> _GIVEN PASSAGE_

History of Rutherford County North Carolina
Rutherford County founded in 1779, borders a natural gateway into the Blue Ridge Mountains. It is the oldest operating county government seat in Western North Carolina with a wealth of new world history whose Colonial frontier was settled long before the American Revolutionary War.
During colonial times many Scotch-Irish and some English pioneer families traveled down the Great Wagon Road from Pennsylvania and Virginia.
These hardy settlers were looking for a new start along the western frontier when they made their way into this region of far Western North Carolina in the mid-1700's. These colonial frontier families formed a new life for themselves in a wilderness country that was being pressed on both sides by outsiders as well as their own adversaries within. To the east lay British tyranny pressing with taxes, military power and government, to the west in the mountains of the Blue Ridge lay the Cherokee nations whose warriors pressed back hard against the advancing settlers, declaring “no more yield to native land.” To make matters worse, within the colonials own new settlements were families loyal to the British Crown, the Tories.
Prior to the War of Independence, Rutherford County was named Tyron County; its county seat was at Gilbert Town, established in the mid-1700’s. At the outset of the Revolutionary War patriots defending their settlements and fighting for their own independence would soon bring a new and welcomed county name change to the region, the namesake being a local patriot war hero named General Griffith Rutherford.
Several early forts were built in the region prior to the war in order to protect these Colonials from their enemies. These forts and blockhouses were named Fort McGaughey, Fort McFadden, Pott’s Fort, Hampton’s Fort, Munford’s Fort and Earl’s Fort. Problems began to escalate at the outbreak of the war when the Colonials found it necessary to first take the fight to the Cherokee who had allied themselves with the British in order to drive out the white settlers. With the help of the Cherokee the British themselves sought to put down the Colonialist rebellion once and for good.

> _WORK ITEM 1_
From the records, quote verbatim the lines beginning with the line that contains "When a DMA in" and continuing through the line that contains "- The packet of forwarded data is too large.".
The records that follow are unrelated to the history of Rutherford County.

> _DATA FOR PROCESSING_

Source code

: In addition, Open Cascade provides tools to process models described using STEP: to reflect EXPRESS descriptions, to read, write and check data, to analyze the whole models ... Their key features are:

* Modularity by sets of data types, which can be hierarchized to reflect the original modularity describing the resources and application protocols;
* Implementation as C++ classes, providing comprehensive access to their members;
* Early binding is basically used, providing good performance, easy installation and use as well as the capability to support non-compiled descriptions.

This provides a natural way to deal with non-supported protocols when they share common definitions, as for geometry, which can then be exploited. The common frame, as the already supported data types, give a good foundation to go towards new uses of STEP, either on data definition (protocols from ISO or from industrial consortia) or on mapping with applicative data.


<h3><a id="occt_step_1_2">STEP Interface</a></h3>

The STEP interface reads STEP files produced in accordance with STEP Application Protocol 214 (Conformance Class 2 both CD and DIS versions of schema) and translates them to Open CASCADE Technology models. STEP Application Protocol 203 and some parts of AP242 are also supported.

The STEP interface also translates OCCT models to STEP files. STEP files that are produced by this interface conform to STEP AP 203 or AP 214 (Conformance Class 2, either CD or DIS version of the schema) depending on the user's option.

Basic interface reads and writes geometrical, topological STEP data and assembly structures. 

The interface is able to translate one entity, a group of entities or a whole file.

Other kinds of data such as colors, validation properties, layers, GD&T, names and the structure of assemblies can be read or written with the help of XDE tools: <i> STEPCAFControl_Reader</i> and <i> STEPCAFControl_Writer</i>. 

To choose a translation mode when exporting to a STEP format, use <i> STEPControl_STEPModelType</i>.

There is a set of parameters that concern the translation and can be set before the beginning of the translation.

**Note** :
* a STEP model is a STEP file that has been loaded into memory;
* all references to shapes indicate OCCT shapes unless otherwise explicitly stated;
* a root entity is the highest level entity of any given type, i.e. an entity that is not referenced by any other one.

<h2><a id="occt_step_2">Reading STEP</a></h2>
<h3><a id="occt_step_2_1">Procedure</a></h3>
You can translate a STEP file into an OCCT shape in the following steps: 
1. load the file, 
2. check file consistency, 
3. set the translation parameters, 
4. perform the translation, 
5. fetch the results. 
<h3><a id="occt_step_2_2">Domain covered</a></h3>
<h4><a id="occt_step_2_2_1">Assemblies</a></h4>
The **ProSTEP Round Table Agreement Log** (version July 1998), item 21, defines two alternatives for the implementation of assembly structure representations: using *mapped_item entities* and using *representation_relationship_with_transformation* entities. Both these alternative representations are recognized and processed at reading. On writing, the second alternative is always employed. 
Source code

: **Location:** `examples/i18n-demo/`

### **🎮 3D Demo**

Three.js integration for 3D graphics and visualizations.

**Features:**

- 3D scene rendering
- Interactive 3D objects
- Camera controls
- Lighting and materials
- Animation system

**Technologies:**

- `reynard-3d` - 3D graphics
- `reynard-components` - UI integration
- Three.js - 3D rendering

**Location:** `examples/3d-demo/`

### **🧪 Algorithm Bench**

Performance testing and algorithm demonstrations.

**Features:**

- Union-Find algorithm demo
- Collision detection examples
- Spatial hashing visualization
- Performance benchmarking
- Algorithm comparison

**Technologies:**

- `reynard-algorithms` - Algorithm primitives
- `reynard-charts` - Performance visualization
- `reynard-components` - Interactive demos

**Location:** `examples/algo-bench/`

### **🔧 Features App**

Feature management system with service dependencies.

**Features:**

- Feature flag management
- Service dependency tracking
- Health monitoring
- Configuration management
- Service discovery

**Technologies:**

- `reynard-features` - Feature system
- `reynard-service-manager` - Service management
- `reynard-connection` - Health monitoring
--
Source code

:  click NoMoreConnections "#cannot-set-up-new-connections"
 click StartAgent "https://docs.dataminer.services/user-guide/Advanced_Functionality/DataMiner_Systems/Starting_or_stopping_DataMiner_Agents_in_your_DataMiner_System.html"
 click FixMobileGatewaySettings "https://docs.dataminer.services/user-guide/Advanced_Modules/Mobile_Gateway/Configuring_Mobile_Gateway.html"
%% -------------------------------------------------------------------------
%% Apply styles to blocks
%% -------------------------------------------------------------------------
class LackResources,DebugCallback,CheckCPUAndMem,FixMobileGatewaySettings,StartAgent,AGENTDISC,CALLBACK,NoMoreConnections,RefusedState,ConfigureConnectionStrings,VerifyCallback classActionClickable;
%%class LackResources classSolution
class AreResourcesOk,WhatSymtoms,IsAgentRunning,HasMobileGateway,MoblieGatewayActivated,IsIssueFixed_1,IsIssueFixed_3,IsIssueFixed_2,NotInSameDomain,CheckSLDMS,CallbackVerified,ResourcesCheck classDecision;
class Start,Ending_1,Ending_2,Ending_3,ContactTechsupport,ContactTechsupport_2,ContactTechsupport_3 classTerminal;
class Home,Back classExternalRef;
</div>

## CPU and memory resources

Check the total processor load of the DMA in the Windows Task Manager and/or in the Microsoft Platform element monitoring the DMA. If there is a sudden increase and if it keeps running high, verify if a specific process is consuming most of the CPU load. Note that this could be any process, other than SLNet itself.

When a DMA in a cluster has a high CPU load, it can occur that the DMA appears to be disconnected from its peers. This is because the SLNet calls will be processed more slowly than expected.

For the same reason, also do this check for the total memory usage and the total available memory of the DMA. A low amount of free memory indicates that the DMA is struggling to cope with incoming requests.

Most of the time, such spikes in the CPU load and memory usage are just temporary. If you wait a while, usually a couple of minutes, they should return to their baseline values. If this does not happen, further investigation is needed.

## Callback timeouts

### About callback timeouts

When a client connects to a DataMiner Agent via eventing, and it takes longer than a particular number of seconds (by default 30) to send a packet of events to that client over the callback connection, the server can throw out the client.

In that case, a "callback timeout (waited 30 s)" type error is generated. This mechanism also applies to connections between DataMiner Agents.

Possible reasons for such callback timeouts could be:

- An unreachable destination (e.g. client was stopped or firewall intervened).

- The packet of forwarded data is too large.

> _WORK ITEM 2_
Print the passage of the Rutherford County history starting with "Prior to the War of" and going on through "General Griffith Rutherford.", word for word.

> _RESPONSE BOX 1_
When a DMA in a cluster has a high CPU load, it can occur that the DMA appears to be disconnected from its peers. This is because the SLNet calls will be processed more slowly than expected.

For the same reason, also do this check for the total memory usage and the total available memory of the DMA. A low amount of free memory indicates that the DMA is struggling to cope with incoming requests.

Most of the time, such spikes in the CPU load and memory usage are just temporary. If you wait a while, usually a couple of minutes, they should return to their baseline values. If this does not happen, further investigation is needed.

## Callback timeouts

### About callback timeouts

When a client connects to a DataMiner Agent via eventing, and it takes longer than a particular number of seconds (by default 30) to send a packet of events to that client over the callback connection, the server can throw out the client.

In that case, a "callback timeout (waited 30 s)" type error is generated. This mechanism also applies to connections between DataMiner Agents.

Possible reasons for such callback timeouts could be:

- An unreachable destination (e.g. client was stopped or firewall intervened).

- The packet of forwarded data is too large.

> _RESPONSE BOX 2_
Prior to the War of Independence, Rutherford County was named Tyron County; its county seat was at Gilbert Town, established in the mid-1700’s. At the outset of the Revolutionary War patriots defending their settlements and fighting for their own independence would soon bring a new and welcomed county name change to the region, the namesake being a local patriot war hero named General Griffith Rutherford.